Biofilm eradication by RPMs FK20 and FdK. MRSA strain USA300 LAC (A) and P. aeruginosa strain PA01 (B) were cultured at 37 °C overnight in LB, then diluted 1:100 in M63 minimal media and aliquoted into a round-bottom 96-well plate. The plate was covered and incubated at 37 °C overnight. The liquid was shaken out from the plate, and it was rinsed with sterile H₂O. Fresh M63 media with RPMs, antibiotics (daptomycin 10 μg mL⁻¹, tobramycin 10 μg mL⁻¹), or PBS added was pipetted into the same wells. The plate was covered and again incubated at 37 °C overnight. The plate was dumped and rinsed again, and 125 μL of 0.1% crystal violet was added to each well. Wells were incubated at room temperature for 15 min, then dumped and rinsed 3 times with distilled H₂O. The plate was left to dry overnight at room temperature, uncovered.

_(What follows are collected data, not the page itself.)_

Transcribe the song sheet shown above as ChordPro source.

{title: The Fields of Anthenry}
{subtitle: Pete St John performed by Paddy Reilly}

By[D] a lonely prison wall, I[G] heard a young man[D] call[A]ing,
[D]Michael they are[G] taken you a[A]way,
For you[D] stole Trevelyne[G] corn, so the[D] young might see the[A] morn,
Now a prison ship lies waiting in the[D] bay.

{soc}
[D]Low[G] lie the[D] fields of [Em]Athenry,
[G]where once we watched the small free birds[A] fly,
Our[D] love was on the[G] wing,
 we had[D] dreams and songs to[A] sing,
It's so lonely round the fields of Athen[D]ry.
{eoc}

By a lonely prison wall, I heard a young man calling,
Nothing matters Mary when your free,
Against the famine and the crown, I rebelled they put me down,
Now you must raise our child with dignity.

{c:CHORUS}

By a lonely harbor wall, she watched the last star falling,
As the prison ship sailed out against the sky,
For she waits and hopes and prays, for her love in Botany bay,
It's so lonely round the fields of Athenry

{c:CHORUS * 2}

Acetic acid (125 μL of 30%) was added to each well, and the liquid from each of the wells was transferred to a new, flat-bottom 96-well dish. The plate was read at 550 nm, and absorbance was recorded. Error bars represent SD for n = 3 of a typical experiment performed independently three times. Significance was determined with ANOVA and Tukey HSD. *p < 0.05, **p < 0.01, and ***p < 0.001 significance compared to control; data without symbols are not significantly different.